── DATA SHOWN
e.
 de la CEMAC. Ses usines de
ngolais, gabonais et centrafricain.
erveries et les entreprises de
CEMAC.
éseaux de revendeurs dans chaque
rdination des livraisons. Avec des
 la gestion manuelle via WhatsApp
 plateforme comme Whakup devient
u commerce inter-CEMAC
────
■ **EXERCISE INSTRUCTIONS**:
The answer is the run of lines that starts at the one containing "rdination des livraisons. Avec des" and ends at the last line of the material, reproduced exactly.

■ **FINAL ANSWER**:
rdination des livraisons. Avec des
 la gestion manuelle via WhatsApp
 plateforme comme Whakup devient
u commerce inter-CEMAC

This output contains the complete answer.